But the data themselves frequently suggest solutions, or, they suggest which
aspects of the CM may be useful in a given instance. Bloomfield is said to
have remarked (tho' I'm not sure where) that "if you're going to compare two
languages, it helps to know one of them." This was his understated way of
insisting on a knowledge of detail and exceptionality in the data being
compared. In this he followed Meillet, who believed that we reconstruct on
the basis of exceptions, not on the basis of what is the rule.
I think a lot of problems stem from over-emphasis in introductory
linguistics texts of the oft-repeated claim that what comparativists must
rely on is multiple, recurring sets of phoneme (by whatever definition)
correspondences in basic vocabulary. Then you get the usual examples of
cognate sets from shallow language families to illustrate the principle.
Introductory textbooks are especially bad about leaving it at that, but some
full-fledged historical linguistics texts aren't much better.

◆ Listed entries ◆
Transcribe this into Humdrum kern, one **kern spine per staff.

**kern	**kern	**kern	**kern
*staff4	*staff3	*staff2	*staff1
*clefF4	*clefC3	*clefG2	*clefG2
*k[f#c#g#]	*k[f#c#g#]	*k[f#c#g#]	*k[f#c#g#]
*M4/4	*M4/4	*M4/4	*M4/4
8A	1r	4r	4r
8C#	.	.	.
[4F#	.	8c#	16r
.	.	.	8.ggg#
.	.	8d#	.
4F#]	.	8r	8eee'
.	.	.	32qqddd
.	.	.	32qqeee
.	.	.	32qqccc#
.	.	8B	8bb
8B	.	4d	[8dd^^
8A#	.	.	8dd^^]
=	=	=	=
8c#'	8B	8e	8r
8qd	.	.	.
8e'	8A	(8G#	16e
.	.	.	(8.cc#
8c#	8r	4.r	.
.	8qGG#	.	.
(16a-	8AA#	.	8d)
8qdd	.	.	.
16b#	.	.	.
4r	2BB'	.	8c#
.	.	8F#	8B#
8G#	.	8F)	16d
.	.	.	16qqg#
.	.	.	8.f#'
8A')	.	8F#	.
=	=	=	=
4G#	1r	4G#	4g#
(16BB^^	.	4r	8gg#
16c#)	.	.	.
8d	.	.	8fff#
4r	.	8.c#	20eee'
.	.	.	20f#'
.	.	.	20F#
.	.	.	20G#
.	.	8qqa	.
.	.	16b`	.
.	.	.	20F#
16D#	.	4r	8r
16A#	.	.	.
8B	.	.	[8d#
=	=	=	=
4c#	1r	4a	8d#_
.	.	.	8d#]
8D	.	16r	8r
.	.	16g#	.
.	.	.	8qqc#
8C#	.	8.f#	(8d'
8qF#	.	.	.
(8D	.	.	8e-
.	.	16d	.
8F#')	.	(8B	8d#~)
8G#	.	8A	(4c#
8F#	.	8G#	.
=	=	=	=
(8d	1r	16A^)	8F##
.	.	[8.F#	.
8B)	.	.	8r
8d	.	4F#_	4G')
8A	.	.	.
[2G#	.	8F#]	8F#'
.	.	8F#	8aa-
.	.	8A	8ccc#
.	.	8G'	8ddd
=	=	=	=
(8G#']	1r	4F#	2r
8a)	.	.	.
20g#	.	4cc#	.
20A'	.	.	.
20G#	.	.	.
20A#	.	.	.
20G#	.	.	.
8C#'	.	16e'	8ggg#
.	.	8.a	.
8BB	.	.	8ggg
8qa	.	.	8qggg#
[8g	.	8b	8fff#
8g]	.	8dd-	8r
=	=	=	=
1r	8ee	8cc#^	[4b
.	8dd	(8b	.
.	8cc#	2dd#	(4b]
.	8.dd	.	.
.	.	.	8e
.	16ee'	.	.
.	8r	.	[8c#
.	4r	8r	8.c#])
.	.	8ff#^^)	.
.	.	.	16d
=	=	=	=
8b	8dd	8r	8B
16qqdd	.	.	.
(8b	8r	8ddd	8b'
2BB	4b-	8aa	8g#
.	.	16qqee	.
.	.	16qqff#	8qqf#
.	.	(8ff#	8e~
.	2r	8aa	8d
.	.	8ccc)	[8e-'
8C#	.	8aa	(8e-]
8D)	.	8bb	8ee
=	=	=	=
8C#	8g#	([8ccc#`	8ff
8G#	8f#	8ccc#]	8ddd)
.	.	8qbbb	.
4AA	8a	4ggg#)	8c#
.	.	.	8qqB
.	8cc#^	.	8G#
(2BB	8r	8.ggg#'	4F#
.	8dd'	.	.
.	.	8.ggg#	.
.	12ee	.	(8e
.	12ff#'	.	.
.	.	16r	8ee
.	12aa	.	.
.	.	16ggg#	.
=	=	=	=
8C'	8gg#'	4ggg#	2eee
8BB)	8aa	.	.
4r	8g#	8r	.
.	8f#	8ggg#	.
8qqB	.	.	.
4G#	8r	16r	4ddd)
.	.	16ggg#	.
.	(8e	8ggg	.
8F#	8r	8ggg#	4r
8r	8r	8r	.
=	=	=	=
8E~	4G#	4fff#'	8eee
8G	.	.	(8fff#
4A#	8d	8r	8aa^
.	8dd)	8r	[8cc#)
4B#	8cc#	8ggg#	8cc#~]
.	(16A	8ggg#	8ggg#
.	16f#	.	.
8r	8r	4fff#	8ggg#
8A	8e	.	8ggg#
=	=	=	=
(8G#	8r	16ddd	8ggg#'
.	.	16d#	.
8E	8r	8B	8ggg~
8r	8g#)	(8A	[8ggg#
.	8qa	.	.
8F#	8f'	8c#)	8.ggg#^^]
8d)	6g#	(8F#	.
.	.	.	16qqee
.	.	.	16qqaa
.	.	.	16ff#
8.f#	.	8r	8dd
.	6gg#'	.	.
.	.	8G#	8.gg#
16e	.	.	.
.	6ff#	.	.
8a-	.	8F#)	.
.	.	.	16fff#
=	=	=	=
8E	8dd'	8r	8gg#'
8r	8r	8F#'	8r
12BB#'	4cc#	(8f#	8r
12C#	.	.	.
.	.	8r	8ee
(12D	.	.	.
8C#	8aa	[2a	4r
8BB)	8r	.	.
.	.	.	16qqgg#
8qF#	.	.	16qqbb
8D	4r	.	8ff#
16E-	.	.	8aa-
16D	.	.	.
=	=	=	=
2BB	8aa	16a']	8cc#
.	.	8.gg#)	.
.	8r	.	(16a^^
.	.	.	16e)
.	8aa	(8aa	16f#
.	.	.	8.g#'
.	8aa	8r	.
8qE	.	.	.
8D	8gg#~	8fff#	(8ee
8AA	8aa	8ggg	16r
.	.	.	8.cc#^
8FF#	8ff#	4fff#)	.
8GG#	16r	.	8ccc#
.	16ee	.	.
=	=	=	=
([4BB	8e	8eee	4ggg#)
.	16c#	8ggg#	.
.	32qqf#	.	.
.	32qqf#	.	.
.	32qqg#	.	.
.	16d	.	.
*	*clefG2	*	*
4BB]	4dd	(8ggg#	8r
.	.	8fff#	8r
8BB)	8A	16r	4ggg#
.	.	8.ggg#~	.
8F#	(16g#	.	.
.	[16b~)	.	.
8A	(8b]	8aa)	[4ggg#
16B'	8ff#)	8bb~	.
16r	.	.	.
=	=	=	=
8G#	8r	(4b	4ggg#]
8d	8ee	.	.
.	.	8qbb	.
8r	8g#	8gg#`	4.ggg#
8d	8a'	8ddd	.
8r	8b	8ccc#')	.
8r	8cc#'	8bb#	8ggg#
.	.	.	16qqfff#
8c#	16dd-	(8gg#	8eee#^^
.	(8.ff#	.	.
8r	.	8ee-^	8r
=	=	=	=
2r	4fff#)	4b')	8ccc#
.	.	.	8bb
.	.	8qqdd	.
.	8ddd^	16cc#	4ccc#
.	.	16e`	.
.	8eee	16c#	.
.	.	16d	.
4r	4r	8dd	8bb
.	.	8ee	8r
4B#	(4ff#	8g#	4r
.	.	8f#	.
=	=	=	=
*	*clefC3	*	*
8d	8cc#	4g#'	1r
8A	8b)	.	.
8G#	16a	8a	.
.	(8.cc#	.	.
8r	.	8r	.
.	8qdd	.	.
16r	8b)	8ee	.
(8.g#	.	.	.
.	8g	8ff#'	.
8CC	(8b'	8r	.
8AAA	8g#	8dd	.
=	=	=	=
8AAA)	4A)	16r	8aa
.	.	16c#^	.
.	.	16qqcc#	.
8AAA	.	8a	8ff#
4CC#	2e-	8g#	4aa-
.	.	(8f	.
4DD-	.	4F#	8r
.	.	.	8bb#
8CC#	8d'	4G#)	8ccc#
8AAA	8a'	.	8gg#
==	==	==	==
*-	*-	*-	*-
==
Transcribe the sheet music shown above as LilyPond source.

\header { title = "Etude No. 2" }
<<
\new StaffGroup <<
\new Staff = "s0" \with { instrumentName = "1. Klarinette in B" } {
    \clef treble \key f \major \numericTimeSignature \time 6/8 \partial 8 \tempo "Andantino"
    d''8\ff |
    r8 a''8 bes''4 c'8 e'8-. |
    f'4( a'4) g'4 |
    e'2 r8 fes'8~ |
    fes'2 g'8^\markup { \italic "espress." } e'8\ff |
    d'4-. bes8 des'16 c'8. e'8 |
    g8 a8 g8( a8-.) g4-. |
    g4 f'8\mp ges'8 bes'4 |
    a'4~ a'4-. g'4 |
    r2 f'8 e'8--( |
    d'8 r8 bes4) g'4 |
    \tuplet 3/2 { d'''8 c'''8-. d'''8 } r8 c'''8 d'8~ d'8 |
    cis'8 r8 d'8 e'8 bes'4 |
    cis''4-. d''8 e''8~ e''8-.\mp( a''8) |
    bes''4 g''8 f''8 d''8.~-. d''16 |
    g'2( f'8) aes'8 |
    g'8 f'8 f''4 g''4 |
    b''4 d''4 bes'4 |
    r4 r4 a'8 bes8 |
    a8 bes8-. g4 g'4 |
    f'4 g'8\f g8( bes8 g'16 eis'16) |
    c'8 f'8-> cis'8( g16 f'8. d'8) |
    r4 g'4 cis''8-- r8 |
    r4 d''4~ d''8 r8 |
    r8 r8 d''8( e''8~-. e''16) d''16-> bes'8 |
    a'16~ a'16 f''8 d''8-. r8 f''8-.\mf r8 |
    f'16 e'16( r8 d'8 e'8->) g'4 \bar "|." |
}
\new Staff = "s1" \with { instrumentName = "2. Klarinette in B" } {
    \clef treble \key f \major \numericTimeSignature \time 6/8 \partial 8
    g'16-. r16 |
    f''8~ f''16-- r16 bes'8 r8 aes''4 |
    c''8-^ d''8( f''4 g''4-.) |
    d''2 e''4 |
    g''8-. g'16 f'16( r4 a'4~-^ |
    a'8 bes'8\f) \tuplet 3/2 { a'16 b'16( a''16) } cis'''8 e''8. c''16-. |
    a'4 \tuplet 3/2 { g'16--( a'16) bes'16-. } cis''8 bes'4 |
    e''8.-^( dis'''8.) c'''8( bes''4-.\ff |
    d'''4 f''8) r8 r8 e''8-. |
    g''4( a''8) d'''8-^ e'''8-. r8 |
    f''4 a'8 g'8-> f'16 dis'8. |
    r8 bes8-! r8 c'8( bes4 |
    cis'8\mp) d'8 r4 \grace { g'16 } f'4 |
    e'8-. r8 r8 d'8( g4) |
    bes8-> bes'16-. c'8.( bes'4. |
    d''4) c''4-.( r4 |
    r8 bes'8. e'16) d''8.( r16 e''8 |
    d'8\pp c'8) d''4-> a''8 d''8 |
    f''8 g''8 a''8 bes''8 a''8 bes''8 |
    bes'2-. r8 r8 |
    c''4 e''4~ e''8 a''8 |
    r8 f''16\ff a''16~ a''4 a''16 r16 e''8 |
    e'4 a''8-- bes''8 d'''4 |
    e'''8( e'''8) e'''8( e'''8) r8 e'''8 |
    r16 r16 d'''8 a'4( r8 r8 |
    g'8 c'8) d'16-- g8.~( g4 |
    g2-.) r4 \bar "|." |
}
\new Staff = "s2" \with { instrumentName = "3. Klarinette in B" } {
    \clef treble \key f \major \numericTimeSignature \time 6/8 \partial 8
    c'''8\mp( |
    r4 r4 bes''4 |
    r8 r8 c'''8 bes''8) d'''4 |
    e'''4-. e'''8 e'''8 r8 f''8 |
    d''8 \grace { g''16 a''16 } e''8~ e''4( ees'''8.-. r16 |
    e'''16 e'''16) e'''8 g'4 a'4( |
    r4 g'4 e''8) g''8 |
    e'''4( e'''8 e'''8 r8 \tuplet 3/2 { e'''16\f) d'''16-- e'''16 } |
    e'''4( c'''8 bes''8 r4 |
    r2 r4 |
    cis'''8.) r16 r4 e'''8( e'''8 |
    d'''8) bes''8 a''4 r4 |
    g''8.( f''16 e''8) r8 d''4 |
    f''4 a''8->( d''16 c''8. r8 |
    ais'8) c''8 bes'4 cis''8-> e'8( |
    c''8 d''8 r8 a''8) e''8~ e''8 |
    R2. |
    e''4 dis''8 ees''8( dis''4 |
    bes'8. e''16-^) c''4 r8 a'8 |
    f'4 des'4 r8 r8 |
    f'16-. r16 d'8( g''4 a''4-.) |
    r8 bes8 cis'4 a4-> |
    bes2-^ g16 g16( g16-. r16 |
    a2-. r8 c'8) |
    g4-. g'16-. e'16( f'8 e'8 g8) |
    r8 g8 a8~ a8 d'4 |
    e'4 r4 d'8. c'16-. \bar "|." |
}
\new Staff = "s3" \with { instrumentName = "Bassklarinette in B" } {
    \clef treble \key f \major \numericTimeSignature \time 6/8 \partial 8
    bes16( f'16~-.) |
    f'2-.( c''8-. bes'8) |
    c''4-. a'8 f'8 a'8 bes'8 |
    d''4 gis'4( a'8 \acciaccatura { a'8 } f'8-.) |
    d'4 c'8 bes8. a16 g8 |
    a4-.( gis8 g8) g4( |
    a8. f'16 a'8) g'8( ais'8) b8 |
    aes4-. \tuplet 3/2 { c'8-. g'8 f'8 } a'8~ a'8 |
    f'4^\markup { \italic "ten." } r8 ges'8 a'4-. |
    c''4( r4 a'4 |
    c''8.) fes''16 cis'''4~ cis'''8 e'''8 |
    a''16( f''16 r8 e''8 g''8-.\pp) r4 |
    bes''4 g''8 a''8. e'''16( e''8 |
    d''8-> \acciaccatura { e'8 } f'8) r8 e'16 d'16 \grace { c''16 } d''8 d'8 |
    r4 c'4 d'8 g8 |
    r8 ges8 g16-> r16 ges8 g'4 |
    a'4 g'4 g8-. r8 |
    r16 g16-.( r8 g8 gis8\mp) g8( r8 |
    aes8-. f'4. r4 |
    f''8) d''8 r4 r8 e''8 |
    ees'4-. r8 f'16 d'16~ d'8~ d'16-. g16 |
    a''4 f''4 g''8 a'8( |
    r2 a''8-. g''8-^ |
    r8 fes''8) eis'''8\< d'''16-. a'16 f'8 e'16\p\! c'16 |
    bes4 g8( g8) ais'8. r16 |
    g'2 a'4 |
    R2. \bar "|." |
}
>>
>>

◆ Your task ◆
Could you rewrite the passage on comparing languages from the words "But the data" through "is the rule.", changing "solutions" to "answers"?

◆ Full solution ◆
But the data themselves frequently suggest answers, or, they suggest which
aspects of the CM may be useful in a given instance. Bloomfield is said to
have remarked (tho' I'm not sure where) that "if you're going to compare two
languages, it helps to know one of them." This was his understated way of
insisting on a knowledge of detail and exceptionality in the data being
compared. In this he followed Meillet, who believed that we reconstruct on
the basis of exceptions, not on the basis of what is the rule.